* **Try it**:
Please print every record that follows, keeping each one exactly as it is.

(Given entries begins)

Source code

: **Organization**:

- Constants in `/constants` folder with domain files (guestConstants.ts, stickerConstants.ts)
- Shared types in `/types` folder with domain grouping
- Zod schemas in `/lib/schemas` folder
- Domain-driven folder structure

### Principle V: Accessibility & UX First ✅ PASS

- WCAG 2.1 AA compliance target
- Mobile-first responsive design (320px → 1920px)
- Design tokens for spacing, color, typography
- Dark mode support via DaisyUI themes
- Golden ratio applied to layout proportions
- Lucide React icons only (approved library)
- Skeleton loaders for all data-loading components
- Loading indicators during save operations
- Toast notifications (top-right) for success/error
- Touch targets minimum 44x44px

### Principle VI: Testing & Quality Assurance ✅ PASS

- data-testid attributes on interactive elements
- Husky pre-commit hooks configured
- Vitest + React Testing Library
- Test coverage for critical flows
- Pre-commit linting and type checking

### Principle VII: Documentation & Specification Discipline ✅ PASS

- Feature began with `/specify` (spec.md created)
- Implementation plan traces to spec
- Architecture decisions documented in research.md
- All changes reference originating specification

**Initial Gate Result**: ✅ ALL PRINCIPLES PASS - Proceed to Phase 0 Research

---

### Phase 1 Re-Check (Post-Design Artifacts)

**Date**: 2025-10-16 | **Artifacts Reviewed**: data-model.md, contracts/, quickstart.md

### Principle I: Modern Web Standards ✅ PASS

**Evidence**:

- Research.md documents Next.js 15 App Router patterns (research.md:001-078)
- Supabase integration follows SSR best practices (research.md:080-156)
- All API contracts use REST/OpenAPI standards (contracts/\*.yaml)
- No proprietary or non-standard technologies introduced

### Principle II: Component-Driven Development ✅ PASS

(Given entries ends)

* **Expected answer**:
Source code

: **Organization**:

- Constants in `/constants` folder with domain files (guestConstants.ts, stickerConstants.ts)
- Shared types in `/types` folder with domain grouping
- Zod schemas in `/lib/schemas` folder
- Domain-driven folder structure

### Principle V: Accessibility & UX First ✅ PASS

- WCAG 2.1 AA compliance target
- Mobile-first responsive design (320px → 1920px)
- Design tokens for spacing, color, typography
- Dark mode support via DaisyUI themes
- Golden ratio applied to layout proportions
- Lucide React icons only (approved library)
- Skeleton loaders for all data-loading components
- Loading indicators during save operations
- Toast notifications (top-right) for success/error
- Touch targets minimum 44x44px

### Principle VI: Testing & Quality Assurance ✅ PASS

- data-testid attributes on interactive elements
- Husky pre-commit hooks configured
- Vitest + React Testing Library
- Test coverage for critical flows
- Pre-commit linting and type checking

### Principle VII: Documentation & Specification Discipline ✅ PASS

- Feature began with `/specify` (spec.md created)
- Implementation plan traces to spec
- Architecture decisions documented in research.md
- All changes reference originating specification

**Initial Gate Result**: ✅ ALL PRINCIPLES PASS - Proceed to Phase 0 Research

---

### Phase 1 Re-Check (Post-Design Artifacts)

**Date**: 2025-10-16 | **Artifacts Reviewed**: data-model.md, contracts/, quickstart.md

### Principle I: Modern Web Standards ✅ PASS

**Evidence**:

- Research.md documents Next.js 15 App Router patterns (research.md:001-078)
- Supabase integration follows SSR best practices (research.md:080-156)
- All API contracts use REST/OpenAPI standards (contracts/\*.yaml)
- No proprietary or non-standard technologies introduced

### Principle II: Component-Driven Development ✅ PASS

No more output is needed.